Students are encouraged to keep practicing thoughts of gratitude and to share acts of kindness beyond their FabLab project completion as a life choice.

 

National Standards for Technological Literacy

 

  • STL1.3-5.D – Tools, materials, and skills are used to make things and carryout tasks.
  • STL2.3-5.I – Tools are used to design, make, use, and assess technology.
  • STL2.3-5.K – Tools and machines extend human capabilities, such as holding, lifting, carrying, fastening, separating and computing.
  • STL2.3-5.L – Requirements are the limits to designing or making a product or system.
  • STL6.3-5.B – Because people’s needs and wants change, new technologies are developed and old one are improved to meet those changes.
  • STL8.3-5.C – The design process is a purposeful method of planning practical solutions to problems.
  • STL8.3-5.D – Requirements for a design include such factors as the desired elements and features of a product or system or the limits that are placed on the design.

 

Lesson Materials

The Instructions

Step One: Define Positive and Negative space in vector drawings

Have students discuss what they know about the terms “positive space” and “negative space” and how it relates to art. Watch this video to assist with explanation : https://www.youtube.com/watch?v=B-wYU1LJe00 or https://www.youtube.com/watch?v=q3Wx8vDsXuI

TEACHER NOTE: Ask students the importance of utilizing positive and negative space when using consumable materials.

 

Essential Questions: How can gratitude and acts of kindness be shown to create apparel with logos or pictures on them?

 

Students will learn the steps needed to search for copyright free images. Another option is for students to create their own images inside the design software, CorelDraw.

 

Formative Assessment: Students should understand the general concept of positive and negative space and how it will relate to their finished project.

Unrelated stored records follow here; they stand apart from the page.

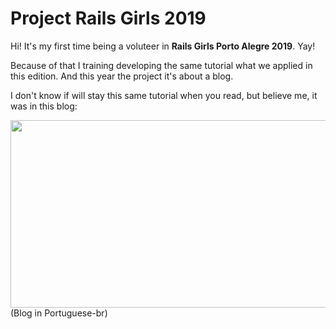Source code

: # Project Rails Girls 2019

Hi! It's my first time being a voluteer in **Rails Girls Porto Alegre 2019**. Yay!

Because of that I training developing the same tutorial what we applied in this edition. And this year the project it's about a blog. 

I don't know if will stay this same tutorial when you read, but believe me, it was in this blog:

<div style="text-align:center;"><a href="https://rails-girls.gitbook.io/rails-girls-porto-alegre/" rel="image rails girls">
<img src="https://blobscdn.gitbook.com/v0/b/gitbook-28427.appspot.com/o/assets%2F-LpzJr2Hwehcdn1pdeNO%2F-Lq7KdeUKRba8uKMwy4_%2F-Lq7Kij5kpG7Q8CH1pDF%2Flogovermelho.jpg?generation=1569950462389973&alt=media" width="550" height="300"/></a></div>
(Blog in Portuguese-br)

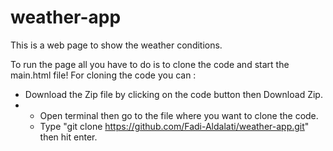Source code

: # weather-app
This is a web page to show the weather conditions.

To run the page all you have to do is to clone the code and start the main.html file!
For cloning the code you can :
- Download the Zip file by clicking on the code button then Download Zip.
- - Open terminal then go to the file where you want to clone the code.
  - Type "git clone https://github.com/Fadi-Aldalati/weather-app.git" then hit enter.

Step Two: Using CorelDRAW to prepare an image for cutting.

Essential Question: What type of images work best for creating vinyls?

 

  1. If students choose a copyright free image, they will import their chosen image into CorelDRAW to edit.
  2. Convert the image to a 1-bit black and white bitmap.

 

TEACHER NOTE: I would take the opportunity here to zoom in very close on the image before converting it to show the students that a black and white image from the internet can contain other variations of gray and white. This will show the reason behind converting the image to a black and white bitmap to remove those other colors.

  1. After converting the image to a black and white bitmap, we will trace the image to convert it to a vector image.
  2. Remove the fill color of the image and convert the outline width of the image to hairline.
  3. Fine edit the picture as needed to remove stray lines or unnecessary details.
  4. Reverse the image so it can be used for heat transfer vinyl.

TEACHER NOTE: Students can also choose to create their own image within the design software.

Formative Assessment: To show that students have a basic understanding of the software, have them review the steps the used to prepare their image.

Step Three: Preparing our transfer

  1. As a class, we will review the steps need to ready the vinyl cutter for use.
  2. Cut the design on heat transfer vinyl.
  3. Weed the vinyl by peeling away parts that are not needed.

 

Step Four: Heat pressing our design

  1. Turn on the heat press and set it to the heat transfer vinyl manufacturers recommended settings.
  2. Apply the transfer to the rally towel, sticky side down.
  3. Place transfer and material on the heat press.
  4. Clamp down and wait for timer.
  5. *CAUTION* This will be very hot. Unclamp the heat press, carefully remove the materials from the heat press, and carefully remove the film backing from the transfer. *CAUTION*

Formative Assessment: Have students review the attached rally towel rubric (attached) and discuss what changes might improve their performance.